= Adonias saga =

Medieval Icelandic romance saga

Adonias saga is a medieval Icelandic romance saga.

==Synopsis==

Kalinke and Mitchell summarise the saga thus:

The crux of the tale is the prophecy that the offspring born to the king and queen of Syria will rule the kingdom after the king's death. An evil duke tries to secure the royal throne for his own progeny and turn the prophecy of royal succession to his own advantage. The king is abducted and secreted in the bed of the duke's daughter, while the duke sleeps with the queen. As prophesied, offspring are born to both king and queen. When the king reveals that he knows about the deception practiced on him, he is attacked by the duke and killed. The queen's son, Constancius, ascends the throne. The greater part of the romance relates the attempts of Adonias, the king's son, to gain the
throne of Syria. The romance is characterized by extensive battle accounts.

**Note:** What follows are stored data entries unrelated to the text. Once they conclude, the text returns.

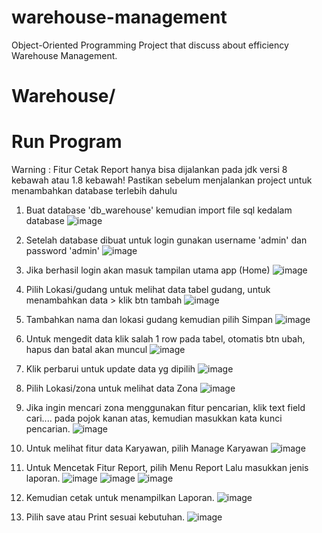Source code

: # warehouse-management
Object-Oriented Programming Project that discuss about efficiency Warehouse Management.

# Warehouse/


# Run Program
Warning : Fitur Cetak Report hanya bisa dijalankan pada jdk versi 8 kebawah atau 1.8 kebawah!
Pastikan sebelum menjalankan project untuk menambahkan database terlebih dahulu
1. Buat database 'db_warehouse' kemudian import file sql kedalam database
![image](https://github.com/AsyerPradana/warehouse-management/assets/157374618/bf2211cc-4a4f-4888-b371-6bc46bb9e834)
2. Setelah database dibuat untuk login gunakan username 'admin' dan password 'admin'
![image](https://github.com/AsyerPradana/warehouse-management/assets/157374618/bdfd119c-1e38-4c4b-9d91-7b9aae5e901c)
3. Jika berhasil login akan masuk tampilan utama app (Home)
![image](https://github.com/AsyerPradana/warehouse-management/assets/157374618/a3a24333-b95d-4468-806e-3e314628d545)
4. Pilih Lokasi/gudang untuk melihat data tabel gudang, untuk menambahkan data > klik btn tambah
![image](https://github.com/AsyerPradana/warehouse-management/assets/157374618/9deb3971-382f-4e51-97c7-34380c34d126)
5. Tambahkan nama dan lokasi gudang kemudian pilih Simpan
![image](https://github.com/AsyerPradana/warehouse-management/assets/157374618/e88ec107-09fe-4863-ba00-fef0ee0c607c)
7. Untuk mengedit data klik salah 1 row pada tabel, otomatis btn ubah, hapus dan batal akan muncul
![image](https://github.com/AsyerPradana/warehouse-management/assets/157374618/1cb97f5f-f279-4494-ab43-c8b1a3212b01)
8. Klik perbarui untuk update data yg dipilih
![image](https://github.com/AsyerPradana/warehouse-management/assets/157374618/2c2a1f13-8a8a-42df-84a3-6c268c344db3)
9. Pilih Lokasi/zona untuk melihat data Zona
![image](https://github.com/AsyerPradana/warehouse-management/assets/157374618/3ff7573c-5ead-4c18-a663-44a1a62ca7ca)
10. Jika ingin mencari zona menggunakan fitur pencarian, klik text field cari.... pada pojok kanan atas, kemudian masukkan kata kunci pencarian.
![image](https://github.com/AsyerPradana/warehouse-management/assets/157374618/8e80e248-31c3-4865-a04c-fc2d685c5cba)
11. Untuk melihat fitur data Karyawan, pilih Manage Karyawan
![image](https://github.com/AsyerPradana/warehouse-management/assets/157374618/52e54081-cea1-4a19-a5b8-9a675979261f)
12. Untuk Mencetak Fitur Report, pilih Menu Report Lalu masukkan jenis laporan.
![image](https://github.com/AsyerPradana/warehouse-management/assets/157374618/cac6d5e4-56ab-4d1f-83bb-f9f025c2fb21)
![image](https://github.com/AsyerPradana/warehouse-management/assets/157374618/df92f126-49b9-4885-bfd2-10954b51b95e)
![image](https://github.com/AsyerPradana/warehouse-management/assets/157374618/7f63c5bb-dba8-44c2-ad2e-48d3a77b43c5)

14. Kemudian cetak untuk menampilkan Laporan.
![image](https://github.com/AsyerPradana/warehouse-management/assets/157374618/cad040e2-418d-42f3-8cc3-23b908b83c5a)
15. Pilih save atau Print sesuai kebutuhan.
![image](https://github.com/AsyerPradana/warehouse-management/assets/157374618/2e5d28f6-7e32-47bc-8cf3-e3e73f0f8a50)


   
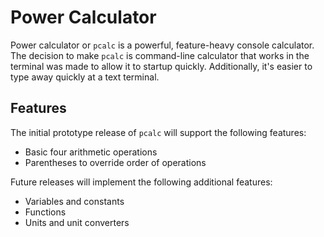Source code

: # Power Calculator

Power calculator or `pcalc` is a powerful, feature-heavy console calculator. The
decision to make `pcalc` is command-line calculator that works in the terminal
was made to allow it to startup quickly. Additionally, it's easier to type away
quickly at a text terminal.

## Features

The initial prototype release of `pcalc` will support the following features:

* Basic four arithmetic operations
* Parentheses to override order of operations

Future releases will implement the following additional features:

* Variables and constants
* Functions
* Units and unit converters
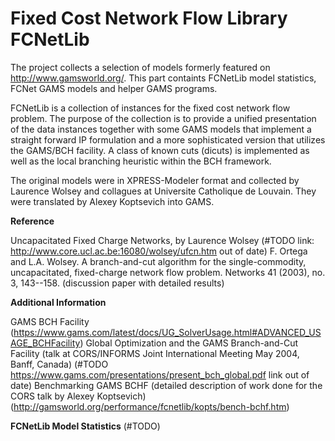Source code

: # Fixed Cost Network Flow Library FCNetLib

The project collects a selection of models formerly featured on http://www.gamsworld.org/. This part containts FCNetLib model statistics, FCNet GAMS models and helper GAMS programs.

FCNetLib is a collection of instances for the fixed cost network flow problem. The purpose of the collection is to provide a unified presentation of the data instances together with some GAMS models that implement a straight forward IP formulation and a more sophisticated version that utilizes the GAMS/BCH facility. A class of known cuts (dicuts) is implemented as well as the local branching heuristic within the BCH framework.

The original models were in XPRESS-Modeler format and collected by Laurence Wolsey and collagues at Universite Catholique de Louvain. They were translated by Alexey Koptsevich into GAMS.

**Reference**

Uncapacitated Fixed Charge Networks, by Laurence Wolsey (#TODO link: http://www.core.ucl.ac.be:16080/wolsey/ufcn.htm out of date)
F. Ortega and L.A. Wolsey. A branch-and-cut algorithm for the single-commodity, uncapacitated, fixed-charge network flow problem. Networks 41 (2003), no. 3, 143--158. (discussion paper with detailed results)

**Additional Information**

GAMS BCH Facility (https://www.gams.com/latest/docs/UG_SolverUsage.html#ADVANCED_USAGE_BCHFacility)
Global Optimization and the GAMS Branch-and-Cut Facility (talk at CORS/INFORMS Joint International Meeting May 2004, Banff, Canada) (#TODO https://www.gams.com/presentations/present_bch_global.pdf link out of date)
Benchmarking GAMS BCHF (detailed description of work done for the CORS talk by Alexey Koptsevich) (http://gamsworld.org/performance/fcnetlib/kopts/bench-bchf.htm)

**FCNetLib Model Statistics** (#TODO)
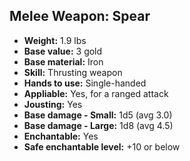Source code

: ## Melee Weapon: Spear
- **Weight:** 1.9 lbs
- **Base value:** 3 gold
- **Base material:** Iron
- **Skill:** Thrusting weapon
- **Hands to use:** Single-handed
- **Appliable:** Yes, for a ranged attack
- **Jousting:** Yes
- **Base damage - Small:** 1d5 (avg 3.0)
- **Base damage - Large:** 1d8 (avg 4.5)
- **Enchantable:** Yes
- **Safe enchantable level:** +10 or below
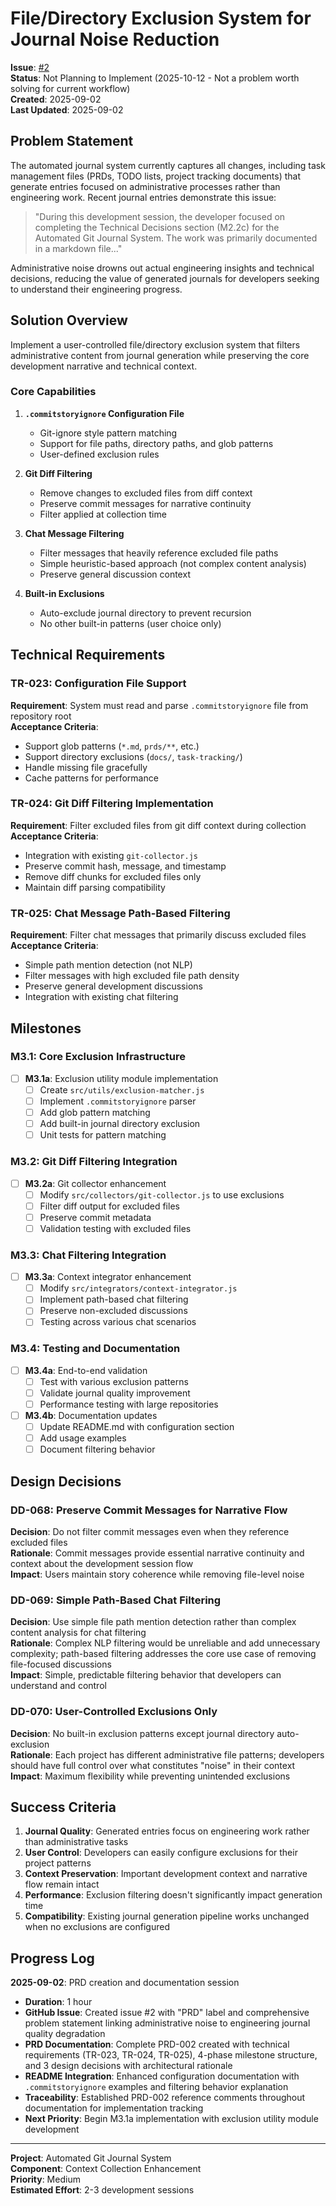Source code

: # File/Directory Exclusion System for Journal Noise Reduction

**Issue**: [#2](https://github.com/wiggitywhitney/commit_story/issues/2)  
**Status**: Not Planning to Implement (2025-10-12 - Not a problem worth solving for current workflow)  
**Created**: 2025-09-02  
**Last Updated**: 2025-09-02  

## Problem Statement

The automated journal system currently captures all changes, including task management files (PRDs, TODO lists, project tracking documents) that generate entries focused on administrative processes rather than engineering work. Recent journal entries demonstrate this issue:

> "During this development session, the developer focused on completing the Technical Decisions section (M2.2c) for the Automated Git Journal System. The work was primarily documented in a markdown file..."

Administrative noise drowns out actual engineering insights and technical decisions, reducing the value of generated journals for developers seeking to understand their engineering progress.

## Solution Overview

Implement a user-controlled file/directory exclusion system that filters administrative content from journal generation while preserving the core development narrative and technical context.

### Core Capabilities

1. **`.commitstoryignore` Configuration File**
   - Git-ignore style pattern matching
   - Support for file paths, directory paths, and glob patterns
   - User-defined exclusion rules

2. **Git Diff Filtering**
   - Remove changes to excluded files from diff context
   - Preserve commit messages for narrative continuity
   - Filter applied at collection time

3. **Chat Message Filtering**
   - Filter messages that heavily reference excluded file paths
   - Simple heuristic-based approach (not complex content analysis)
   - Preserve general discussion context

4. **Built-in Exclusions**
   - Auto-exclude journal directory to prevent recursion
   - No other built-in patterns (user choice only)

## Technical Requirements

### TR-023: Configuration File Support
**Requirement**: System must read and parse `.commitstoryignore` file from repository root  
**Acceptance Criteria**: 
- Support glob patterns (`*.md`, `prds/**`, etc.)
- Support directory exclusions (`docs/`, `task-tracking/`)
- Handle missing file gracefully
- Cache patterns for performance

### TR-024: Git Diff Filtering Implementation  
**Requirement**: Filter excluded files from git diff context during collection  
**Acceptance Criteria**:
- Integration with existing `git-collector.js` 
- Preserve commit hash, message, and timestamp
- Remove diff chunks for excluded files only
- Maintain diff parsing compatibility

### TR-025: Chat Message Path-Based Filtering
**Requirement**: Filter chat messages that primarily discuss excluded files  
**Acceptance Criteria**:
- Simple path mention detection (not NLP)
- Filter messages with high excluded file path density
- Preserve general development discussions
- Integration with existing chat filtering

## Milestones

### M3.1: Core Exclusion Infrastructure
- [ ] **M3.1a**: Exclusion utility module implementation
  - [ ] Create `src/utils/exclusion-matcher.js`
  - [ ] Implement `.commitstoryignore` parser
  - [ ] Add glob pattern matching
  - [ ] Add built-in journal directory exclusion
  - [ ] Unit tests for pattern matching

### M3.2: Git Diff Filtering Integration  
- [ ] **M3.2a**: Git collector enhancement
  - [ ] Modify `src/collectors/git-collector.js` to use exclusions
  - [ ] Filter diff output for excluded files
  - [ ] Preserve commit metadata
  - [ ] Validation testing with excluded files

### M3.3: Chat Filtering Integration
- [ ] **M3.3a**: Context integrator enhancement  
  - [ ] Modify `src/integrators/context-integrator.js`
  - [ ] Implement path-based chat filtering
  - [ ] Preserve non-excluded discussions
  - [ ] Testing across various chat scenarios

### M3.4: Testing and Documentation
- [ ] **M3.4a**: End-to-end validation
  - [ ] Test with various exclusion patterns
  - [ ] Validate journal quality improvement
  - [ ] Performance testing with large repositories
- [ ] **M3.4b**: Documentation updates
  - [ ] Update README.md with configuration section
  - [ ] Add usage examples
  - [ ] Document filtering behavior

## Design Decisions

### DD-068: Preserve Commit Messages for Narrative Flow
**Decision**: Do not filter commit messages even when they reference excluded files  
**Rationale**: Commit messages provide essential narrative continuity and context about the development session flow  
**Impact**: Users maintain story coherence while removing file-level noise

### DD-069: Simple Path-Based Chat Filtering  
**Decision**: Use simple file path mention detection rather than complex content analysis for chat filtering  
**Rationale**: Complex NLP filtering would be unreliable and add unnecessary complexity; path-based filtering addresses the core use case of removing file-focused discussions  
**Impact**: Simple, predictable filtering behavior that developers can understand and control

### DD-070: User-Controlled Exclusions Only
**Decision**: No built-in exclusion patterns except journal directory auto-exclusion  
**Rationale**: Each project has different administrative file patterns; developers should have full control over what constitutes "noise" in their context  
**Impact**: Maximum flexibility while preventing unintended exclusions

## Success Criteria

1. **Journal Quality**: Generated entries focus on engineering work rather than administrative tasks
2. **User Control**: Developers can easily configure exclusions for their project patterns
3. **Context Preservation**: Important development context and narrative flow remain intact
4. **Performance**: Exclusion filtering doesn't significantly impact generation time
5. **Compatibility**: Existing journal generation pipeline works unchanged when no exclusions are configured

## Progress Log

**2025-09-02**: PRD creation and documentation session
- **Duration**: 1 hour
- **GitHub Issue**: Created issue #2 with "PRD" label and comprehensive problem statement linking administrative noise to engineering journal quality degradation
- **PRD Documentation**: Complete PRD-002 created with technical requirements (TR-023, TR-024, TR-025), 4-phase milestone structure, and 3 design decisions with architectural rationale
- **README Integration**: Enhanced configuration documentation with `.commitstoryignore` examples and filtering behavior explanation
- **Traceability**: Established PRD-002 reference comments throughout documentation for implementation tracking
- **Next Priority**: Begin M3.1a implementation with exclusion utility module development

---

**Project**: Automated Git Journal System  
**Component**: Context Collection Enhancement  
**Priority**: Medium  
**Estimated Effort**: 2-3 development sessions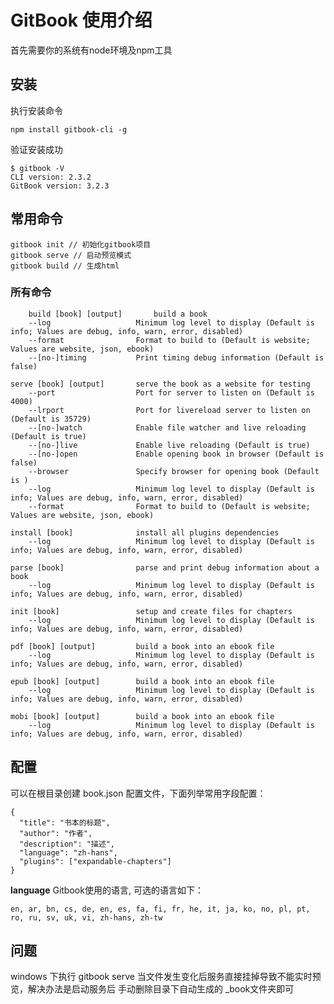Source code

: # GitBook 使用介绍

首先需要你的系统有node环境及npm工具

## 安装


执行安装命令 

	npm install gitbook-cli -g
	
验证安装成功

	$ gitbook -V
	CLI version: 2.3.2
	GitBook version: 3.2.3

## 常用命令

	gitbook init // 初始化gitbook项目
	gitbook serve // 启动预览模式
	gitbook build // 生成html

### 所有命令

	    build [book] [output]       build a book
        --log                   Minimum log level to display (Default is info; Values are debug, info, warn, error, disabled)
        --format                Format to build to (Default is website; Values are website, json, ebook)
        --[no-]timing           Print timing debug information (Default is false)

    serve [book] [output]       serve the book as a website for testing
        --port                  Port for server to listen on (Default is 4000)
        --lrport                Port for livereload server to listen on (Default is 35729)
        --[no-]watch            Enable file watcher and live reloading (Default is true)
        --[no-]live             Enable live reloading (Default is true)
        --[no-]open             Enable opening book in browser (Default is false)
        --browser               Specify browser for opening book (Default is )
        --log                   Minimum log level to display (Default is info; Values are debug, info, warn, error, disabled)
        --format                Format to build to (Default is website; Values are website, json, ebook)

    install [book]              install all plugins dependencies
        --log                   Minimum log level to display (Default is info; Values are debug, info, warn, error, disabled)

    parse [book]                parse and print debug information about a book
        --log                   Minimum log level to display (Default is info; Values are debug, info, warn, error, disabled)

    init [book]                 setup and create files for chapters
        --log                   Minimum log level to display (Default is info; Values are debug, info, warn, error, disabled)

    pdf [book] [output]         build a book into an ebook file
        --log                   Minimum log level to display (Default is info; Values are debug, info, warn, error, disabled)

    epub [book] [output]        build a book into an ebook file
        --log                   Minimum log level to display (Default is info; Values are debug, info, warn, error, disabled)

    mobi [book] [output]        build a book into an ebook file
        --log                   Minimum log level to display (Default is info; Values are debug, info, warn, error, disabled)

## 配置
可以在根目录创建 book.json 配置文件，下面列举常用字段配置：
	
	{
	  "title": "书本的标题",
	  "author": "作者",
	  "description": "描述",
	  "language": "zh-hans",
	  "plugins": ["expandable-chapters"]
	}

**language**  Gitbook使用的语言, 可选的语言如下：

	en, ar, bn, cs, de, en, es, fa, fi, fr, he, it, ja, ko, no, pl, pt, ro, ru, sv, uk, vi, zh-hans, zh-tw

## 问题

windows 下执行 gitbook serve 当文件发生变化后服务直接挂掉导致不能实时预览，解决办法是启动服务后 手动删除目录下自动生成的 _book文件夹即可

In the assessment of Otto J. Zitzelsberger, ‘Adonias saga, which runs to seventy-one chapters, is unnecessarily prolonged by its unrelenting account of large-scale military preparations and actions as well as duels and other single encounters. It is also overloaded with stock banquets, hunting scenes, and hyperbole associated with the genre to which it belongs'.

==Manuscripts==

Kalinke and Mitchell identified the following early manuscripts of the saga:

- Arnamagnæean Institute, Copenhagen: AM 567,4° (vellum fragment), I (15th c), 4 leaves; VI, α (15th c), 2 leaves; VI, β (ca. 1400), 1 leaf
- AM 570a, 4° (late 15th c), vellum, defective
- AM 579, 4° (15th c), vellum, defective
- AM 593a, 4° (15th c), vellum
- AM 118a, 8° (17th c)
- Royal Library, Copenhagen: NKS 1265, fol., II, c (15th c), vellum, 1 leaf
- Royal Library, Stockholm: Perg. fol. nr 7 (late 15th c), defective
- Papp. 4:o nr 6 (late 17th c)
- Papp. 4:o nr 19 (late 17th c )
- Papp. fol. nr 48 (1690), defective

==Editions and translations==

- Agnete Loth (ed.), Late Medieval Icelandic Romances, Editiones Arnamagæanae, series B, 20–24, 5 vols Copenhagen: Munksgaard, 1962–65), III 66-230. [The principal scholarly edition.]